- _Exercise text_
-- Opening Marker --
Intro to R for Data Analysis

Oct 2025

In this workshop

  • What is R, and why should I use it? / Is R right for me?
  • Key terms
  • Mini worked example of data analysis project in R
    • Importing data
    • Data cleaning/data management
    • Data analysis

Motivation

What we have: Data

Suppose we have data we want to “work with”, and our data is arranged like the following:

  • First row contains variable names
  • Subsequent rows contain observations (1 row = 1 respondent or unit)
  • Each columns represents a variable (1 column = 1 distinct variable)
  • Common file formats for this type of data: CSV, TXT, Excel, SPSS .sav, SAS .sas7bdat, Stata *.dta, …

Screenshot of structured data with first row containing variable names and subsequent rows containing data values


What can we do with this data?

What we want: Statistics & Graphs

Statistics

  SleepTime
Predictors Estimates std. Error p
(Intercept) 9.73 0.25 <0.001
StudyTime -0.30 0.04 <0.001
Rank [So] -0.74 0.27 0.007
Rank [Jr] -0.47 0.32 0.149
Rank [Sr] 0.34 0.52 0.519
Observations 359
R2 / R2 adjusted 0.263 / 0.255

What we really want: Communication

What we really want is to be able to understand our data and communicate our findings to others (in whatever format that make take):

Screenshot of an interactive data dashboard.

Screenshot of a peer-reviewed publication.

What we really want: Reproducibility

And we want to do these things in a way that’s consistent, transparent, and repeatable:

library(haven)
library(sjPlot)

#' Read data from SPSS and apply labels
df <- haven::read_spss("./data/Sample_Dataset_2019.sav")
df$Rank <- factor(df$Rank, 
                  levels=1:4, 
                  labels=c("Fr", "So", "Jr", "Sr"))

#' Fit linear regression model
mylm <- lm(SleepTime ~ StudyTime + Rank, data=df)

#' Generate nice table with parameter estimates and p-values
sjPlot::tab_model(mylm)
-- Closing Marker --
- _Exercises to complete_
• a. In the R workshop text, rewrite the stretch from "Screenshot of a peer-reviewed" through "library(sjPlot)", putting "reproducible" in place of "repeatable".
• b. In one to three sentences, explain what the R workshop text says we really want from our data beyond statistics and graphs.

- _Provided records_
-- Opening Marker --
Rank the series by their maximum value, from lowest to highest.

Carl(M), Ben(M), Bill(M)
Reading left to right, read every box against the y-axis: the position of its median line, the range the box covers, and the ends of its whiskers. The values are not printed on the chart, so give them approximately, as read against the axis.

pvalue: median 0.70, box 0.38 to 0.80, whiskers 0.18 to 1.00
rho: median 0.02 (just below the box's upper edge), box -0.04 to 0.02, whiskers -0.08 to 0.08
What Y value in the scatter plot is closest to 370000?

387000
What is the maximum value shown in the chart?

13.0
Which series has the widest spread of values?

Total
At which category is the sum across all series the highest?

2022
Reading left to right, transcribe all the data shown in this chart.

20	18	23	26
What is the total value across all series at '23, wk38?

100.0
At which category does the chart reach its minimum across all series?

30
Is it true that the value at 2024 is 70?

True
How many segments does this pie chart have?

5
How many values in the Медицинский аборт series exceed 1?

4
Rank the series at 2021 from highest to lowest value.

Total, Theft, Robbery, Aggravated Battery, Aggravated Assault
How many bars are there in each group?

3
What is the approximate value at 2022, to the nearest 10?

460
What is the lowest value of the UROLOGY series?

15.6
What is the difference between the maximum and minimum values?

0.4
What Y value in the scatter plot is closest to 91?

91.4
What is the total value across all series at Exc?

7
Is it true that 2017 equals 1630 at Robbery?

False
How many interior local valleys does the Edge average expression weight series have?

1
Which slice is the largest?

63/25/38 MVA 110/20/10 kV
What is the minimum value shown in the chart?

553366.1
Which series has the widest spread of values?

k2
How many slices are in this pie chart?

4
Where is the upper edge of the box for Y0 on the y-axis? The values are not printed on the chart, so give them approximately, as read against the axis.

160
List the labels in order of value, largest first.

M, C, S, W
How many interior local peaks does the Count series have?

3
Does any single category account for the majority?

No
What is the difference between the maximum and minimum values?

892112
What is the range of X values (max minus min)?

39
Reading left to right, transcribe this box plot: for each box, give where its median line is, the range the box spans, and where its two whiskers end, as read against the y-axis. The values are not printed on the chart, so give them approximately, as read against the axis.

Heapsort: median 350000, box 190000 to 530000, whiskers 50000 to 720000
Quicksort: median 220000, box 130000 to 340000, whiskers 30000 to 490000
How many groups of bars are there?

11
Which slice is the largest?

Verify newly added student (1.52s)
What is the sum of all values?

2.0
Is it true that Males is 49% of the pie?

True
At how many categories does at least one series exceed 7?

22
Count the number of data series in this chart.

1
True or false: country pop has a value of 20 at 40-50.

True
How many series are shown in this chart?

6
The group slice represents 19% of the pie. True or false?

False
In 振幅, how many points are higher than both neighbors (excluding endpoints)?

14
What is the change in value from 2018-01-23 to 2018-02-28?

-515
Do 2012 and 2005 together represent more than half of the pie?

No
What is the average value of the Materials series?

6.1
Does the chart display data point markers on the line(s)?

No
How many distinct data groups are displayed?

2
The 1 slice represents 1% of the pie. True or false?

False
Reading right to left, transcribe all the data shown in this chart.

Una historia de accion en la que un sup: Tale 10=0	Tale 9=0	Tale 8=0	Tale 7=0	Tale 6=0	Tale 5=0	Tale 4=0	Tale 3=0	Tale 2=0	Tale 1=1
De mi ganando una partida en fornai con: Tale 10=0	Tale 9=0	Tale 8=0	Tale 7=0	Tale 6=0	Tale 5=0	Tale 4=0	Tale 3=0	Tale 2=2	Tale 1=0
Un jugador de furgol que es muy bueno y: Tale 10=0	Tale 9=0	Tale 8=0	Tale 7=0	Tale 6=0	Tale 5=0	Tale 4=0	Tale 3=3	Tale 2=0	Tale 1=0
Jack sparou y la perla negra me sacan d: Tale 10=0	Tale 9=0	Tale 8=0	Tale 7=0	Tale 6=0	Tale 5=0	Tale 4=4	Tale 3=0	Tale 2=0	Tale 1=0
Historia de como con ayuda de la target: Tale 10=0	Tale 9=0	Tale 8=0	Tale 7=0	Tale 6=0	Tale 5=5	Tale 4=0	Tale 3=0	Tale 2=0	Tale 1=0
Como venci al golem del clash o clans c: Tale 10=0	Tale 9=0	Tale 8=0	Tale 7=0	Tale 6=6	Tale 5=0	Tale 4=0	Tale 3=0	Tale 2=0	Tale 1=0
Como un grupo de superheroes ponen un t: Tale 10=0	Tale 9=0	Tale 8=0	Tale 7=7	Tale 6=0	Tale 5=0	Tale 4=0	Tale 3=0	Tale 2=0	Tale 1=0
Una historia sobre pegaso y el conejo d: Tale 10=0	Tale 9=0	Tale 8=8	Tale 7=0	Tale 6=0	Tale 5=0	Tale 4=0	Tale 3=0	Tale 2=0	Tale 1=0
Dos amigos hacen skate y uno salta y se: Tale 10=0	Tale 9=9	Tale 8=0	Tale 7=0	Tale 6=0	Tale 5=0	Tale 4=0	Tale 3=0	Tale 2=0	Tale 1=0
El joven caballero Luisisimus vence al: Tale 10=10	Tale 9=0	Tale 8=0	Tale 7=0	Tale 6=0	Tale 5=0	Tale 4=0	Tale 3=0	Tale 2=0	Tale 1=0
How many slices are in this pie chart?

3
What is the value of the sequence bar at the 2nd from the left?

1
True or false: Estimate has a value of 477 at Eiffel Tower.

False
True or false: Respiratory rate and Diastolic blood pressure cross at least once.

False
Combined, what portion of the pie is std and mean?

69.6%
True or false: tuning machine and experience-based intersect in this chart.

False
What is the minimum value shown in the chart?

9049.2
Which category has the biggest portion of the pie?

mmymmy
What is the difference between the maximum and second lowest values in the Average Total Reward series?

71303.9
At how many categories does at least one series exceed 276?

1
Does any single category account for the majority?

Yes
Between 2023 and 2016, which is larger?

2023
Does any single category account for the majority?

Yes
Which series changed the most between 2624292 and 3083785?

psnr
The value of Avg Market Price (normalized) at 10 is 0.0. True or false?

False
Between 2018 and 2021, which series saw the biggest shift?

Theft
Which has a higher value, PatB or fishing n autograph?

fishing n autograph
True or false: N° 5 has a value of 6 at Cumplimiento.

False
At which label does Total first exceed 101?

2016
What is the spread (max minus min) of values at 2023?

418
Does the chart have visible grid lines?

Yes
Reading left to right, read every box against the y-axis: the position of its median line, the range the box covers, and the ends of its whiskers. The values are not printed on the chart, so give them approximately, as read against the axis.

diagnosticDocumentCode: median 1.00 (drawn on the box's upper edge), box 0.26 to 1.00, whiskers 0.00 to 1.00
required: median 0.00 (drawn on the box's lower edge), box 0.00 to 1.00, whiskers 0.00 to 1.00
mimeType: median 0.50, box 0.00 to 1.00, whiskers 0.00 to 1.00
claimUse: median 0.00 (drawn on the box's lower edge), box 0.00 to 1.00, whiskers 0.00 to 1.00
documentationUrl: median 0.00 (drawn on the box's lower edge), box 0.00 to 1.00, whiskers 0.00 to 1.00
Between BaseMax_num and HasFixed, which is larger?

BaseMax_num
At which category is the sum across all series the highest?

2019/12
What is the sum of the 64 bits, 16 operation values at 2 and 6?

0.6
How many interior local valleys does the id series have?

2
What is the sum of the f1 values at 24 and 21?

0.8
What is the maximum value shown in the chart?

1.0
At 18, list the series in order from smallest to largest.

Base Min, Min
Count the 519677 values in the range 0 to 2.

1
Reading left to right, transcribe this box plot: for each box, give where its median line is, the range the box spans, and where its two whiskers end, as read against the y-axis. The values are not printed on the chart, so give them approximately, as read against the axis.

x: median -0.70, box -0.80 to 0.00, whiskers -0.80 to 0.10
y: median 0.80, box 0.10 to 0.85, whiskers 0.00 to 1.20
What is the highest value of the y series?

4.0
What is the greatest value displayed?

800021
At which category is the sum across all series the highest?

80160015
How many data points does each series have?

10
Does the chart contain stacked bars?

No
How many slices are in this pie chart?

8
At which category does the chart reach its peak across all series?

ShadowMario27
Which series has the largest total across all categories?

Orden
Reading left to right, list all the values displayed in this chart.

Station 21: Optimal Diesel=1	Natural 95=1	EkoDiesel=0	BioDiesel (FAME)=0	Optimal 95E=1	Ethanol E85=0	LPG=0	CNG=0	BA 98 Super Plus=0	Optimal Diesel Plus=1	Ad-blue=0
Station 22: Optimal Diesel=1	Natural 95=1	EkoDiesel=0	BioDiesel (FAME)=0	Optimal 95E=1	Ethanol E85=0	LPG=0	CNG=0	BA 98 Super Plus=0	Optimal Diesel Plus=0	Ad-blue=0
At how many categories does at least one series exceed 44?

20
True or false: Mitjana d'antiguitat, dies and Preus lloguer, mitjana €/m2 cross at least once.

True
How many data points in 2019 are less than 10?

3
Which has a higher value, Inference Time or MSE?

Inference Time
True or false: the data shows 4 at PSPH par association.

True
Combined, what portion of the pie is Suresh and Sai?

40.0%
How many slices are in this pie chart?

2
-- Closing Marker --
- _Solutions for each task_
• a.
Screenshot of a peer-reviewed publication.

What we really want: Reproducibility

And we want to do these things in a way that’s consistent, transparent, and reproducible:

library(haven)
library(sjPlot)

• b. We want to understand our data and share our findings with others in whatever format that may take. We also want to do this in a way that's consistent, transparent, and repeatable.